SRA Toolkit: using fastq-dump vs fasterq-dump - discrepancies in output?
1
3
Entering edit mode
10 months ago
Hamish ▴ 40

Hi

I am trying to get paired-end fastqs from a number of dbgap-restricted SRA files and am unsure if my output files are correct. Basically the process I've followed it to use SRA Toolkit (version 10.8.3 running on Ubuntu) to prefetch the files, validate the download with vdb-validate, and then convert this .sra into fastq. I have used both fasterq-dump and fastq-dump to achieve this and my output fastq files from each are of different sizes.

The steps I'm taking are as follows using SRR1293521 as an example:

./prefetch --ngc prj_26006.ngc SRR1293521


This succeeds with no errors

./vdb-validate --ngc prj_26006.ngc SRR1293521/SRR1293521_dbGaP-26006.sra


All validation tests are passed.

3. Convert to fastq with fasterq-dump: I first make a copy of SRR1293521_dbGaP-26006.sra and rename the file SRR1293521 because it fails with the default name.

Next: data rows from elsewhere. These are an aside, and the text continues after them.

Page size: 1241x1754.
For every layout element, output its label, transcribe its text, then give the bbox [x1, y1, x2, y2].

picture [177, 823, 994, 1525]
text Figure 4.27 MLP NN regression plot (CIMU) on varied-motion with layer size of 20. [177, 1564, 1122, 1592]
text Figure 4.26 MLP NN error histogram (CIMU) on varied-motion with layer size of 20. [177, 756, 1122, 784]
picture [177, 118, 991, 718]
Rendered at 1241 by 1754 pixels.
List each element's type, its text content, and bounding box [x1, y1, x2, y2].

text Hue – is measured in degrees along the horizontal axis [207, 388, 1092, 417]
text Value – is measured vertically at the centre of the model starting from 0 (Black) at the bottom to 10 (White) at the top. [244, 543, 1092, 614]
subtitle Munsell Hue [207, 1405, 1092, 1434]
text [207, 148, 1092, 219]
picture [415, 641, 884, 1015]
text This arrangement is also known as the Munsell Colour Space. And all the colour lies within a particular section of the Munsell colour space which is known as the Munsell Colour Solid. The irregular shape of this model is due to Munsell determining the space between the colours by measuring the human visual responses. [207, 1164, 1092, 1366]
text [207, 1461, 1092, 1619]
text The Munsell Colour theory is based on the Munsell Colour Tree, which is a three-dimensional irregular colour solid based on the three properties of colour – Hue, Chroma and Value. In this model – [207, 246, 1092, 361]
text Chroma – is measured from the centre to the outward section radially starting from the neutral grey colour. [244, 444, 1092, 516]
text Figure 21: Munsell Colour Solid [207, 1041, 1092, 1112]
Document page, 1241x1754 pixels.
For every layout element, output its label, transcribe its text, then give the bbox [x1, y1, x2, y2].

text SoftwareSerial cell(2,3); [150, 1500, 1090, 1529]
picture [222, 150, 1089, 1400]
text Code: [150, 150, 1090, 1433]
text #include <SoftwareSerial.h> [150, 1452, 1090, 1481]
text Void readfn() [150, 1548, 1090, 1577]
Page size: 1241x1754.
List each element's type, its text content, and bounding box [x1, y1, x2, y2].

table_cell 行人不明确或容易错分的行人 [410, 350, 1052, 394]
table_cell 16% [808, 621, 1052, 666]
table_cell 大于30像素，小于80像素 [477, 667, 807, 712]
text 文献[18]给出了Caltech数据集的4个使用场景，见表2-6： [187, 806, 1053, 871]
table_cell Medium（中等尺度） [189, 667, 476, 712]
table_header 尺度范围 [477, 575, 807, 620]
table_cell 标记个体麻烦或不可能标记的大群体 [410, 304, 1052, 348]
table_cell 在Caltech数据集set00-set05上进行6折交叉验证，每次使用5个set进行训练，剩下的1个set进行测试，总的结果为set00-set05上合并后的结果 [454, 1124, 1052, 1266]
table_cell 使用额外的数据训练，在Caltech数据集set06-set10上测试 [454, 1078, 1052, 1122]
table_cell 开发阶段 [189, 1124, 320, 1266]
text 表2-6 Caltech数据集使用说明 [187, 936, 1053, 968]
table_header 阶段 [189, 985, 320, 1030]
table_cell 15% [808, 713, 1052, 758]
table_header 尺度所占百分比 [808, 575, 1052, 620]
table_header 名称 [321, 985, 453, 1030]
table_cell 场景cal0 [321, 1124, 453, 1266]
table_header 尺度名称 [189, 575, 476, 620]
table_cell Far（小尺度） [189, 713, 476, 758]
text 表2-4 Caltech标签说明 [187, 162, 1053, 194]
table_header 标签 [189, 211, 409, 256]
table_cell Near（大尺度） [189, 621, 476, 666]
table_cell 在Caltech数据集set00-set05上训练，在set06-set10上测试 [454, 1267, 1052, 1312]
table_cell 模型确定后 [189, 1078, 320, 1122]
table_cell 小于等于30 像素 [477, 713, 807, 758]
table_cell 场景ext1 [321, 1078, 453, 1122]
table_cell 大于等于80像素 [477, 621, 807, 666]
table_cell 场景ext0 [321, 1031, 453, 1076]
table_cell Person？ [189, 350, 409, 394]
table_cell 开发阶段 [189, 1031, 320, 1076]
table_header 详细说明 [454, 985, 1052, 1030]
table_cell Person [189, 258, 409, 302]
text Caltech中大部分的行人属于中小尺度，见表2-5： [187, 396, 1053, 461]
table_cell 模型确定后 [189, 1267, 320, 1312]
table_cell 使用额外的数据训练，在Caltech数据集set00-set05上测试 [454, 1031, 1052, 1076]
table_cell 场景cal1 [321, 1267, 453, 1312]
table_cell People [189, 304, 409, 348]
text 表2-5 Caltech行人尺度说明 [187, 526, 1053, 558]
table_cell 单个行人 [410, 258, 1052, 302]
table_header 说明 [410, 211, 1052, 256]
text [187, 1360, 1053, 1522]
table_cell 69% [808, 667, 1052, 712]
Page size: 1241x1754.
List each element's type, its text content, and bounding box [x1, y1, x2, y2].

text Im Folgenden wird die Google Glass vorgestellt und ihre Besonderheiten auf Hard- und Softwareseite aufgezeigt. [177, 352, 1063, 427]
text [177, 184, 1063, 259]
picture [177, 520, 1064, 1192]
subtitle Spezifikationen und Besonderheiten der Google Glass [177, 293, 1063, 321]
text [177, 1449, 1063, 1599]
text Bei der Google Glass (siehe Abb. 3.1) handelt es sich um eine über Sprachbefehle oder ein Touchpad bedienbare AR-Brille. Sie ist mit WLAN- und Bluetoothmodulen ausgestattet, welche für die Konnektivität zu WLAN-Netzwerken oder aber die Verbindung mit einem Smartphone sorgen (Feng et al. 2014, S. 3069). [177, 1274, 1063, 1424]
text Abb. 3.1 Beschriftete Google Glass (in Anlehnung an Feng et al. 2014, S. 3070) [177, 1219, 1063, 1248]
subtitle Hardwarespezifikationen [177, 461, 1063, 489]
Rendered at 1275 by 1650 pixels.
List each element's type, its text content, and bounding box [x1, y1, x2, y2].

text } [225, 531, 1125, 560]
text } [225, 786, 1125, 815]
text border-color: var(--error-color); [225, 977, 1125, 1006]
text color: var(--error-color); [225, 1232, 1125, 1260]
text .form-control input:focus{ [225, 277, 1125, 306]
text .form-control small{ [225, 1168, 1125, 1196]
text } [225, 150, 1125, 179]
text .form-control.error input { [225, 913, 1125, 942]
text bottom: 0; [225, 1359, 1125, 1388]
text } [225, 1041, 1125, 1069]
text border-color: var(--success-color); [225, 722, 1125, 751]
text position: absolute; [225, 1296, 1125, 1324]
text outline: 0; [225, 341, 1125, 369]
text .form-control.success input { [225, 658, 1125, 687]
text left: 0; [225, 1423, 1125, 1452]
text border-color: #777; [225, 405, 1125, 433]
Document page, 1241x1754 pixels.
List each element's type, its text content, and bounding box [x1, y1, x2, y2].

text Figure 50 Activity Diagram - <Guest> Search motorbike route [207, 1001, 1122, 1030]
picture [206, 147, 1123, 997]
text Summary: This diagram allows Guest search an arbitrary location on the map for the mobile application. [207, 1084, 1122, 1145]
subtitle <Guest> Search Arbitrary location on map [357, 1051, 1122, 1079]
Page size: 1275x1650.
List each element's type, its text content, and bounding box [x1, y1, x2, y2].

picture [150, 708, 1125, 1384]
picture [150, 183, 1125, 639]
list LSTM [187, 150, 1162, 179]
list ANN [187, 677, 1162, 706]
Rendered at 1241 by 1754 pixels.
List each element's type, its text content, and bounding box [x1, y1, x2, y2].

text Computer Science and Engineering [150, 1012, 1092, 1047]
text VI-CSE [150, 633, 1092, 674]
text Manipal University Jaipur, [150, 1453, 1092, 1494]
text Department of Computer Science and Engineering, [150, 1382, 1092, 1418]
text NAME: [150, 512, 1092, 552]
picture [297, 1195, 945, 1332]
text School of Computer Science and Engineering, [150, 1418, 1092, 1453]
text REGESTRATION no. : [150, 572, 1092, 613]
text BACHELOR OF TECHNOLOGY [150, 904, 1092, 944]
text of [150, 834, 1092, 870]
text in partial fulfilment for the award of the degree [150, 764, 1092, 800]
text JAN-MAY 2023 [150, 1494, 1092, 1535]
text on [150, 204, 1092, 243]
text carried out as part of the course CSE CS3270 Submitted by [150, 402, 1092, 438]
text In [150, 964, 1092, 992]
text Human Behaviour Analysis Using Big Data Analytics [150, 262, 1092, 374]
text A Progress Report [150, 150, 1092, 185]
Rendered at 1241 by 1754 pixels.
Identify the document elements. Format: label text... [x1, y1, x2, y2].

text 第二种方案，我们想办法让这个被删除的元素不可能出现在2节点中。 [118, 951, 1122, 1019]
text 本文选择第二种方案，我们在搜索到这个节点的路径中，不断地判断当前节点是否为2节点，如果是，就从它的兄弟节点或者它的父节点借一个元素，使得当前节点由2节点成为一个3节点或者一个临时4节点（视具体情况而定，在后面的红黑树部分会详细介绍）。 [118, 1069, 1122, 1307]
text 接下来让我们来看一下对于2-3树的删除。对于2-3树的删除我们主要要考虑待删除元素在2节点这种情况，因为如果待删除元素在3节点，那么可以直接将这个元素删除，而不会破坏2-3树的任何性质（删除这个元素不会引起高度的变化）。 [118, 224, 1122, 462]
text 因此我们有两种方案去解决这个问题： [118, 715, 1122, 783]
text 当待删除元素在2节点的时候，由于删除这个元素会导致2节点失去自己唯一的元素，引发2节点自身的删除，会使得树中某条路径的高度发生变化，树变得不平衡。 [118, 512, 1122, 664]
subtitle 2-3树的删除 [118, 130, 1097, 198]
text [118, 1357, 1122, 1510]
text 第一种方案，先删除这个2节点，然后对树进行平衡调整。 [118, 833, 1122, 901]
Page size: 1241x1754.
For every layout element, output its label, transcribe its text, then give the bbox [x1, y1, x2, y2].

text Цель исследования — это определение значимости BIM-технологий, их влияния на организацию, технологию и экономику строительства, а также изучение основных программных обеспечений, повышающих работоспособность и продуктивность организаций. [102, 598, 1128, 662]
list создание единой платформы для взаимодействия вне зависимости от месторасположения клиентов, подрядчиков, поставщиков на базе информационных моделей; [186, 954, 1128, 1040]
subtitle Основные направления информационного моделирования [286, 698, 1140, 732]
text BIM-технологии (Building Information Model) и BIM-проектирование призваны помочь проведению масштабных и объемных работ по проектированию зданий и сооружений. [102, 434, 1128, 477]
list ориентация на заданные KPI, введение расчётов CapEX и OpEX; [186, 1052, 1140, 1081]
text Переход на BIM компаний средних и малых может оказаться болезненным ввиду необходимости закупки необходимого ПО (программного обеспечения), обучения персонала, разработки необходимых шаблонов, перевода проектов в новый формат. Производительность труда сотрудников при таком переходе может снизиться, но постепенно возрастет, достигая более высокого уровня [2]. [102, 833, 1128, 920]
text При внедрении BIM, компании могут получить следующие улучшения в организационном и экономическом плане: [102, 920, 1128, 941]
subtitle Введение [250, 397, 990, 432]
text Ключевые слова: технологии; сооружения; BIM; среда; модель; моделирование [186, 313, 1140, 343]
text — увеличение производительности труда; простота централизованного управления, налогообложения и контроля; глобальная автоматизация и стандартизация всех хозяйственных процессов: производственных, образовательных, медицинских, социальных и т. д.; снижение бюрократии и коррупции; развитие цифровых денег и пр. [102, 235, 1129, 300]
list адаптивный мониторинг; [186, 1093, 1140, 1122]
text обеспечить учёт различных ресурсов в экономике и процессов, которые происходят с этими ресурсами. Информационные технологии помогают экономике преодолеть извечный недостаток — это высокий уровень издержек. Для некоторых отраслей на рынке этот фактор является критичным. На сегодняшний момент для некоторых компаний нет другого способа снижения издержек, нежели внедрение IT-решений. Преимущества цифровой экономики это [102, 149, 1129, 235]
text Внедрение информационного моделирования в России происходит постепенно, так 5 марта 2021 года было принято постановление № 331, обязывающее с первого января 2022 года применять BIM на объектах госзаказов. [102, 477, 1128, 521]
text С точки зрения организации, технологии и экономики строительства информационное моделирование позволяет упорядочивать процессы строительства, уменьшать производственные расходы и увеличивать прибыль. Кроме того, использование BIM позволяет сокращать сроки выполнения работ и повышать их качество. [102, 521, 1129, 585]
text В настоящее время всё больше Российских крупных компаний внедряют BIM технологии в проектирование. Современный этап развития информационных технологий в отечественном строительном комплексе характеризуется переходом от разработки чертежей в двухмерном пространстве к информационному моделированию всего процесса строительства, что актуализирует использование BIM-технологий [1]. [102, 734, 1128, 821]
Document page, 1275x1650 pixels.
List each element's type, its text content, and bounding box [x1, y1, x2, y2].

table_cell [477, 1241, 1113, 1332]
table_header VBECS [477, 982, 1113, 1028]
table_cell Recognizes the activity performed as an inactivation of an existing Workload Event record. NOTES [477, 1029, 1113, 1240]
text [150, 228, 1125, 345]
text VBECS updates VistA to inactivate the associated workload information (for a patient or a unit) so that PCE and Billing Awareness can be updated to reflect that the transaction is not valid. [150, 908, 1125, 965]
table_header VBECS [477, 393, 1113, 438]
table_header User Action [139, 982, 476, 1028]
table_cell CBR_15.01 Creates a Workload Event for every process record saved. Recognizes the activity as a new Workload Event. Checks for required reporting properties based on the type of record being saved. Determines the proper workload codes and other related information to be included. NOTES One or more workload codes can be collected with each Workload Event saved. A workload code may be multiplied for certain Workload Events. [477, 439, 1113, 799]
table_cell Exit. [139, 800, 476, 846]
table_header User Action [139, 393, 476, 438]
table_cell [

./fasterq-dump --ngc prj_26006.ngc SRR1293521/SRR1293521


Output:

Resulting in 3 files:

SRR1293521_1.fastq 5.3GB

SRR1293521_2.fastq 5.3GB

SRR1293521.fastq 19.4GB

4. Convert to fastq with fastq-dump: I use split-e here because instead of split-3 because it's a typo in the current codebase. and I use --skip-technical because according to this page, that should make this command functionally identical to the above fasterq-dump command.

./fastq-dump --split-e --skip-technical --ngc prj_26006.ngc SRR1293521/SRR1293521_dbGaP-26006.sra


Output:

Written 99531818 spots for SRR1293521/SRR1293521_dbGaP-26006.sra

Resulting in 3 files:

SRR1293521_dbGaP-26006_1.fastq 5.8GB

SRR1293521_dbGaP-26006_2.fastq 5.8GB

SRR1293521_dbGaP-26006.fastq 21.3GB

Is it expected to get different output from what I assumed were these functionally equivalent commands? If so, how do I know which fastq is the correct one? Usually I would download the raw fastq from ebi to cross-check but because it's a protected file this option isn't available. Also, would --split-files (resulting in 2 fastqs) be more suited than --split-e for this file?

Any suggestions would be much appreciated!

software error sratools fastq-dump fasterq-dump • 4.0k views
2
Entering edit mode
10 months ago
ATpoint 52k

What is the exact difference? I see three files in both. Size differences can be due to different header names. Start by confirming read numbers are the same in files between tools. Tbh, I'd just use the fast-dump one and get started with analysis.

0
Entering edit mode

I've checked what you asked using R1 as an example - both files are 85610524 lines long so will have the same amount of reads. The header information is different based off the names of the input file. I've run head on both files and using fasterq-dump, we have an example first read of:

@SRR1293521.1 1 length=83 AACCCTAACCCTAACCCTAACCCTAACCCTAACCCTAACCCTAACCCTAACCCTAACCCTAACCCTAACCCTAACCCTAACCC +SRR1293521.1 1 length=83 CCCFFFFFHHHHFIJIIIJIJJJJJIJJJIIGIIIIIIIIGHAHIIIJIGIJJJJJJIJJHFHGFFCCEADCDDBBBA??BB<

Whereas fastq-dump with it's longer input filenames has an example first read of:

@SRR1293521_dbGaP-26006.1 1 length=83 AACCCTAACCCTAACCCTAACCCTAACCCTAACCCTAACCCTAACCCTAACCCTAACCCTAACCCTAACCCTAACCCTAACCC +SRR1293521_dbGaP-26006.1 1 length=83 CCCFFFFFHHHHFIJIIIJIJJJJJIJJJIIGIIIIIIIIGHAHIIIJIGIJJJJJJIJJHFHGFFCCEADCDDBBBA??BB<

So you were spot on - the only difference between these two is the length of the header (due to the different input file names) and that would account for why the file sizes are different. Thanks for your insight with this.